Schluss mit der „Elitenpanik“ in Unternehmen!

von Anna Kaiser

Tandemploy-Gründerin Anna Kaiser glaubt, dass fast jeder Mitarbeitende Wandel gestalten kann - und erklärt, warum systemkonformes Verhalten echte Veränderung blockiert.

Anna Kaiser ist Gründerin und CEO von Tandemploy

Wir sind alle Ys. Egal welcher Generation wir angehören oder welche Chromosomen-Kombination wir in uns tragen.

• • • •

• GESTELLTE AUFGABE A
Geben Sie aus der Auflistung die Zeilen von der Zeile mit „pose: elev=27.2 azim=148.7“ bis einschließlich der Zeile mit „Dot at: (289, 191)“ unverändert aus.

• DATENSÄTZE

• • • •

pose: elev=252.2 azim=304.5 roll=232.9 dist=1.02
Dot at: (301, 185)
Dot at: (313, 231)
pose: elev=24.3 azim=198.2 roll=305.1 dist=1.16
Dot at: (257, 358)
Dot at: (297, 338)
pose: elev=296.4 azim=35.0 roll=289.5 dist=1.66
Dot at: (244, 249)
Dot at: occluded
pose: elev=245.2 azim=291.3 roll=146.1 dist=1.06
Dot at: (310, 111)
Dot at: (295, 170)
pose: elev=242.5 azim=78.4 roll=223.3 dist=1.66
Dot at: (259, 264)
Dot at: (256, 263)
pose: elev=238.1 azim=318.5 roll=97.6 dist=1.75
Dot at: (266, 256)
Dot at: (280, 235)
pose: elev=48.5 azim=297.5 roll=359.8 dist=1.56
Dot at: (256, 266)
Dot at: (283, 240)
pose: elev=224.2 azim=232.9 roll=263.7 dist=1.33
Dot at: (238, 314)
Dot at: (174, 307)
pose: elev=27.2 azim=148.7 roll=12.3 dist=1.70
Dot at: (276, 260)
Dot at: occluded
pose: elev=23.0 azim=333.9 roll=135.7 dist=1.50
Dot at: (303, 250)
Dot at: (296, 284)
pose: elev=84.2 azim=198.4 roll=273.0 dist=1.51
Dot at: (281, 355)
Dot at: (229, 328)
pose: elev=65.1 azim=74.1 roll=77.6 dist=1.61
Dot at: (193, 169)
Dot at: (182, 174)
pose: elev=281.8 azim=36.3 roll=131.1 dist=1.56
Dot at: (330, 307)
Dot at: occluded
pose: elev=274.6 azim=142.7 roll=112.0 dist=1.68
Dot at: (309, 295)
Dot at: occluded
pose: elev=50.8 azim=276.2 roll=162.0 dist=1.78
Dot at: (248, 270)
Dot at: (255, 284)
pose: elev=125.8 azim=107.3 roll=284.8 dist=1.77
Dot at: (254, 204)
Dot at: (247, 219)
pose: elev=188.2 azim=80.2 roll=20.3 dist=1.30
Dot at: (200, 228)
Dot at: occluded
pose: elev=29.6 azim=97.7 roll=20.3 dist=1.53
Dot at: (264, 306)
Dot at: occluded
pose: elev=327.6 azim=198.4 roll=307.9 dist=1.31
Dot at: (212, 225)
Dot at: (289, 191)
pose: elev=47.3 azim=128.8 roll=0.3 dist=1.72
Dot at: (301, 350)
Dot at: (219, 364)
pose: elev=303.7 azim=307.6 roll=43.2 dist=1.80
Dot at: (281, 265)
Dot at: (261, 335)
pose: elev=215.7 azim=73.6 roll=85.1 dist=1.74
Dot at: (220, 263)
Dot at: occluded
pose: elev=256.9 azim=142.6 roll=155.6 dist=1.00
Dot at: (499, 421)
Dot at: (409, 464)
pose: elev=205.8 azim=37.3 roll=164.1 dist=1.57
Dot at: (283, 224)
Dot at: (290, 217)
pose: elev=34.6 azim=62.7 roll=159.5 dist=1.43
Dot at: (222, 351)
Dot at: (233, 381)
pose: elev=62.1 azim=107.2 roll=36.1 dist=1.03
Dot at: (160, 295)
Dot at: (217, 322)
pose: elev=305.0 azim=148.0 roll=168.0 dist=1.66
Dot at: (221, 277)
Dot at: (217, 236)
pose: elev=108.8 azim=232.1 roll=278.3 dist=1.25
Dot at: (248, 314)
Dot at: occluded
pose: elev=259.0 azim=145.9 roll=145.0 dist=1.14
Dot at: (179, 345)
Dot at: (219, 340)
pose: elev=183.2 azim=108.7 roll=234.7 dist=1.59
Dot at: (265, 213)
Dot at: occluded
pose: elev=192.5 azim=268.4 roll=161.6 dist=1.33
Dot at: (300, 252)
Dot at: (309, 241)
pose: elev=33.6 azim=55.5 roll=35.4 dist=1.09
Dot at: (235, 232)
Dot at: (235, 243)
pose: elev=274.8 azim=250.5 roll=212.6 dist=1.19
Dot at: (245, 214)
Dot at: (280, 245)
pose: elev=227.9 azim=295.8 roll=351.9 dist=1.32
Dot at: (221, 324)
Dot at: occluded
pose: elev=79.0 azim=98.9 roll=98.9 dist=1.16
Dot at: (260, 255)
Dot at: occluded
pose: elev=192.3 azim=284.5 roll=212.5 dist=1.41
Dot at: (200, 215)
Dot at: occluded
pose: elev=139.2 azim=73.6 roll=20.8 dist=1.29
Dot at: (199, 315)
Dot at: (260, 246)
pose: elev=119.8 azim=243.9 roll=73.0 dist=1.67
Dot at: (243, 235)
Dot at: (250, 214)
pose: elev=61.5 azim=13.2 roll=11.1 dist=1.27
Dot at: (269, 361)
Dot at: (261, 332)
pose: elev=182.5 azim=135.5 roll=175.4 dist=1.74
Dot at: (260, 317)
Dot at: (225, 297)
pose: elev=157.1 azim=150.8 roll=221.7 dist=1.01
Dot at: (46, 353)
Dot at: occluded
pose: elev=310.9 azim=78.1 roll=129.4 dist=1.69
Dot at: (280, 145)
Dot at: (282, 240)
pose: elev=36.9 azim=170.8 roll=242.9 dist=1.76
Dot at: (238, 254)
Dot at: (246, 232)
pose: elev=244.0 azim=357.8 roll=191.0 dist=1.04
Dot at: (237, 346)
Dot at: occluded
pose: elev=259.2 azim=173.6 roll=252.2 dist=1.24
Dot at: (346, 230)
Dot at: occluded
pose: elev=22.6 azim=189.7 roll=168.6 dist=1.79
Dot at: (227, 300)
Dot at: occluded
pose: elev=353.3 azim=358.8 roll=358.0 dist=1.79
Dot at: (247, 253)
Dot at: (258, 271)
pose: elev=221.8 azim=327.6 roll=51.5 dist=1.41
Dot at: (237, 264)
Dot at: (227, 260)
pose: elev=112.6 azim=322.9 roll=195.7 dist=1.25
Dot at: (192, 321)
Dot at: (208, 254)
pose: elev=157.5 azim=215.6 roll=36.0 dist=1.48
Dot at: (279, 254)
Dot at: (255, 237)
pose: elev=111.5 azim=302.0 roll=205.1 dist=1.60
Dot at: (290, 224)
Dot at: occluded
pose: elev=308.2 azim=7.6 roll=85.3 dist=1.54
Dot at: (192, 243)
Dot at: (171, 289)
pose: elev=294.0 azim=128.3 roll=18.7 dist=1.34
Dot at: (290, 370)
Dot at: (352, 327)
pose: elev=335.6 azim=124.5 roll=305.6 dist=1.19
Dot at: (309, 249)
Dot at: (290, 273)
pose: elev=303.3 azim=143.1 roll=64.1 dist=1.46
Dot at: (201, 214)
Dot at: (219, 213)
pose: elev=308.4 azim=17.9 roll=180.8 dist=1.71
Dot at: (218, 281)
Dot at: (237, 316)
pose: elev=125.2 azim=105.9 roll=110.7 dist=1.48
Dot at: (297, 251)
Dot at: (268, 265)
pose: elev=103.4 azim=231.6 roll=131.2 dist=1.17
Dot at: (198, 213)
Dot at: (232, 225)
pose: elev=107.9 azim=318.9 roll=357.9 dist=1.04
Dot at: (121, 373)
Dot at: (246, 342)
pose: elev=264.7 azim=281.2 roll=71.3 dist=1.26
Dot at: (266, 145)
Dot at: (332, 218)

• • • •

• GESTELLTE AUFGABE B
Welche Funktion hat Anna Kaiser laut dem vorliegenden Text bei Tandemploy?

• SCHRIFTLICHE LÖSUNG A
pose: elev=27.2 azim=148.7 roll=12.3 dist=1.70
Dot at: (276, 260)
Dot at: occluded
pose: elev=23.0 azim=333.9 roll=135.7 dist=1.50
Dot at: (303, 250)
Dot at: (296, 284)
pose: elev=84.2 azim=198.4 roll=273.0 dist=1.51
Dot at: (281, 355)
Dot at: (229, 328)
pose: elev=65.1 azim=74.1 roll=77.6 dist=1.61
Dot at: (193, 169)
Dot at: (182, 174)
pose: elev=281.8 azim=36.3 roll=131.1 dist=1.56
Dot at: (330, 307)
Dot at: occluded
pose: elev=274.6 azim=142.7 roll=112.0 dist=1.68
Dot at: (309, 295)
Dot at: occluded
pose: elev=50.8 azim=276.2 roll=162.0 dist=1.78
Dot at: (248, 270)
Dot at: (255, 284)
pose: elev=125.8 azim=107.3 roll=284.8 dist=1.77
Dot at: (254, 204)
Dot at: (247, 219)
pose: elev=188.2 azim=80.2 roll=20.3 dist=1.30
Dot at: (200, 228)
Dot at: occluded
pose: elev=29.6 azim=97.7 roll=20.3 dist=1.53
Dot at: (264, 306)
Dot at: occluded
pose: elev=327.6 azim=198.4 roll=307.9 dist=1.31
Dot at: (212, 225)
Dot at: (289, 191)

• SCHRIFTLICHE LÖSUNG B
Sie ist Gründerin und CEO von Tandemploy.